It's stated in the MAST intro documentation that it supports a full linear model to support arbitrary comparisons, etc. Does this extend as far as appropriately modeling ordered factors? If we were to analyze dose-response data should we use ordered factors to model those doses? We'd like to test for dose-responsive differential expression of genes. Is there a more appropriate way to model these data?
First off, in base R, I have only dabbled with the ordered factor contrasts so don't know them well enough to give reliable advice about how to interpret them. That being said, there are two ways to apply them with MAST.
First, you can set the
contrasts attribute to the column of interest:
library(MAST) data(vbetaFA) table(colData(vbetaFA)$Time) # 0 3 6 12 # 91 94 94 177 contrasts(colData(vbetaFA)$Time) = 'contr.poly' zz = zlm(~Time, sca = vbetaFA) summary(zz)

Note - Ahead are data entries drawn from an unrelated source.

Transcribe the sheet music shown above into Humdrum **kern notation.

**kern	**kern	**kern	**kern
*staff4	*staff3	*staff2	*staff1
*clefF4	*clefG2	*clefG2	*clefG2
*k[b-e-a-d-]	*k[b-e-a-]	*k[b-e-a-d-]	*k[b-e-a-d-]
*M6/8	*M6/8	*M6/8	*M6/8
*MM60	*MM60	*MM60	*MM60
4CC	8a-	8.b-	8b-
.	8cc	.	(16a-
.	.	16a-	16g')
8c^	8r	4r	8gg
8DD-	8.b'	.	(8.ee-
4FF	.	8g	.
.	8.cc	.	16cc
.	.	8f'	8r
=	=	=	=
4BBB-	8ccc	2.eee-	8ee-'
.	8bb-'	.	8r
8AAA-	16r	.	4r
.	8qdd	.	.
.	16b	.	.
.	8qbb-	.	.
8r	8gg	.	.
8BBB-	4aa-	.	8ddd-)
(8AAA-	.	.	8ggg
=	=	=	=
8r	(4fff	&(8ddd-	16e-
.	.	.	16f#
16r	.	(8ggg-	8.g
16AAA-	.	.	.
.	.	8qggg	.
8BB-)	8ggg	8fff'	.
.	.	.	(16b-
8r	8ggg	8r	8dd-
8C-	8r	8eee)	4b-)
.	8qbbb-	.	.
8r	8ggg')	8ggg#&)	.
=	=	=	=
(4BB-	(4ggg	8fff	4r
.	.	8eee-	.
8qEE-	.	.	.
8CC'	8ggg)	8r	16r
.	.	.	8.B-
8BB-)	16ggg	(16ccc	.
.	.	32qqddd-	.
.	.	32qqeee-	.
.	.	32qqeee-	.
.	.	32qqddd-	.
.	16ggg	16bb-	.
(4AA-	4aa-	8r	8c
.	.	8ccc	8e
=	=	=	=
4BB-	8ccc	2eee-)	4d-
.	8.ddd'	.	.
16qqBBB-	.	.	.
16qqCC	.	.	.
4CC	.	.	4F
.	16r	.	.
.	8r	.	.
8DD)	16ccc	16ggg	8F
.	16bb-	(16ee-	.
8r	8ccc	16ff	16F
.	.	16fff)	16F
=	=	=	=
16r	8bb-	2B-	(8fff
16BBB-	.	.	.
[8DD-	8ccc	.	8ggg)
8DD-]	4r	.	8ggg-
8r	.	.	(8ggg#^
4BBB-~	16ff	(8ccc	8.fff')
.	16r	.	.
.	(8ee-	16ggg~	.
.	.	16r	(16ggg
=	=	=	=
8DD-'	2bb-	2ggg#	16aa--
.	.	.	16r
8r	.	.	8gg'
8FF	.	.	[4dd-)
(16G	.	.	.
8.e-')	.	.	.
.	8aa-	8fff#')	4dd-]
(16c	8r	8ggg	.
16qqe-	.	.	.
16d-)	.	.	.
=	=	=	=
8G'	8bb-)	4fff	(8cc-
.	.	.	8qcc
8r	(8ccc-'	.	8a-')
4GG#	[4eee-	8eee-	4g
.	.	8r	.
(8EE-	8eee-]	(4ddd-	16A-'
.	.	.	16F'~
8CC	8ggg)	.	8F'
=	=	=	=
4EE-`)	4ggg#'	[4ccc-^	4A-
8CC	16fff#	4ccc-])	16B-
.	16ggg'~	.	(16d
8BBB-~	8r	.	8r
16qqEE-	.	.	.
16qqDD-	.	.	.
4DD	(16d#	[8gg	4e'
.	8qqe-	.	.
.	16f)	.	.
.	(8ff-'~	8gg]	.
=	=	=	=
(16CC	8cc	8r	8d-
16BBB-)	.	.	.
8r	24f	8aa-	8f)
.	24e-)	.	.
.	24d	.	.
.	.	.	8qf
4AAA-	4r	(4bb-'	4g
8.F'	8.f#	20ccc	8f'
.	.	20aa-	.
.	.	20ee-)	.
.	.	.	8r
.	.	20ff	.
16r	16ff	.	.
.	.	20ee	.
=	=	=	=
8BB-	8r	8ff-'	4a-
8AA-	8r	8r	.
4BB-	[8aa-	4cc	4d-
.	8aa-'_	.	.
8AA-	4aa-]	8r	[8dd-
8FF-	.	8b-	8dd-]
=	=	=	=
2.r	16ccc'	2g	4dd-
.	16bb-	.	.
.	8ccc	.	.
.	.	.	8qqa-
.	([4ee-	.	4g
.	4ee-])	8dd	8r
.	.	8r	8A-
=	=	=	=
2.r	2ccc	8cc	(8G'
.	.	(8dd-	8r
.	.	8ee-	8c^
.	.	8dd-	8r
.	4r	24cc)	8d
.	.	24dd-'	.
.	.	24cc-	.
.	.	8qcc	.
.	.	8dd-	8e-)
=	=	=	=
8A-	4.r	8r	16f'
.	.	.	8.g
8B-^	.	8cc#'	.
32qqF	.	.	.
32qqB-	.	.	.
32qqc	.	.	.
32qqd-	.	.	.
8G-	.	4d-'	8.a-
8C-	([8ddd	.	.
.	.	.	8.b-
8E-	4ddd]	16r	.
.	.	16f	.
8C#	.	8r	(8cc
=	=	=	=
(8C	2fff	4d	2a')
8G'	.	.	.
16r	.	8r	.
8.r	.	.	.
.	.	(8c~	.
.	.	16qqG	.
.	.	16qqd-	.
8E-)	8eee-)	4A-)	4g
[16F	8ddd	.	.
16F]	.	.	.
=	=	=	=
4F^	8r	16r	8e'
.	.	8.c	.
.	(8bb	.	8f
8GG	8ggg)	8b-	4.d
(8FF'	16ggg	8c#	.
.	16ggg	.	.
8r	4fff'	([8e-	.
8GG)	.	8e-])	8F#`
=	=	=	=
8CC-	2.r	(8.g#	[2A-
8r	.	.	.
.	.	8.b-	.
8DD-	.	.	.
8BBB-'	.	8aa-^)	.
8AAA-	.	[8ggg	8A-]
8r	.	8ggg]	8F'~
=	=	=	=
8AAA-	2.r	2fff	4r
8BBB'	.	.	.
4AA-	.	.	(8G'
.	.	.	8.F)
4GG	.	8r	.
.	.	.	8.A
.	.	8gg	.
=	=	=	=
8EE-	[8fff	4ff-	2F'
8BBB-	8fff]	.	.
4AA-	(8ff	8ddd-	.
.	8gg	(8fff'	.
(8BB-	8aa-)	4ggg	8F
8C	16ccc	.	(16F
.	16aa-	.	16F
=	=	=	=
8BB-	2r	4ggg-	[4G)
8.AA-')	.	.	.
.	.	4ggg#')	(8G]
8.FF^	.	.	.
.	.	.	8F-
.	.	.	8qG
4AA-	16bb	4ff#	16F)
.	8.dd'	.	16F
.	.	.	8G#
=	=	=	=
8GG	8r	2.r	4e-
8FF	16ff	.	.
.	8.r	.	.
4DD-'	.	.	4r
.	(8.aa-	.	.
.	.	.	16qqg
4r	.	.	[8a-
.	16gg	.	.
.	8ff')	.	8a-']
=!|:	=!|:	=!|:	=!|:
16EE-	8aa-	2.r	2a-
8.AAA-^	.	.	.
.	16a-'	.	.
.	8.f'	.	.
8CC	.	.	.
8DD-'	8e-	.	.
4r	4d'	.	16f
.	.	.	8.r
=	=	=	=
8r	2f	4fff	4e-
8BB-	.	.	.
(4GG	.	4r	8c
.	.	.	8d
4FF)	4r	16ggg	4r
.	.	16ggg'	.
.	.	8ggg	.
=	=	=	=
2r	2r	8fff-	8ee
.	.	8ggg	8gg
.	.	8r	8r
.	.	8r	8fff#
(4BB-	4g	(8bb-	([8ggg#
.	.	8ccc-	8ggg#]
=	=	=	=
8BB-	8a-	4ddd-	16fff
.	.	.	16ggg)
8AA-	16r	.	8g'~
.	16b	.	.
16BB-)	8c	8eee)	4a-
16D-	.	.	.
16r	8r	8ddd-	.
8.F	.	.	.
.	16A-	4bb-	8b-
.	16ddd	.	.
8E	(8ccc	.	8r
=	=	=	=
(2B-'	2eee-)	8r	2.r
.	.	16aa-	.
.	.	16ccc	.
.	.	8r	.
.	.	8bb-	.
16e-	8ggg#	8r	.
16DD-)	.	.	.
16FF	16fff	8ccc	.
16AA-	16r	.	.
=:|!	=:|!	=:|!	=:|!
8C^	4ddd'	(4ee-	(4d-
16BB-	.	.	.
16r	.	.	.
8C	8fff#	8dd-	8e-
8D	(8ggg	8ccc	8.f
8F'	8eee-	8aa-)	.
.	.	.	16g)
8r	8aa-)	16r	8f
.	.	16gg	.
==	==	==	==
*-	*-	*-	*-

[Note: AFAIK, you need evenly spaced factor levels for the polynomial contrasts to be interpretable.]
Second, you can use dummy coding, and then cook up whatever contrast you like to test with
contrasts(colData(vbetaFA)$Time) = 'contr.treatment' zz = zlm(~Time+0, sca = vbetaFA) cntr1 = Hypothesis("Time0-Time3") cntr2 = Hypothesis("2*Time6-Time0-Time3") lrTest(zz, cntr1) lrTest(zz, cntr2)
Although testing is relatively easy in this case, there's some functionality missing to easily derive the coefficient estimates.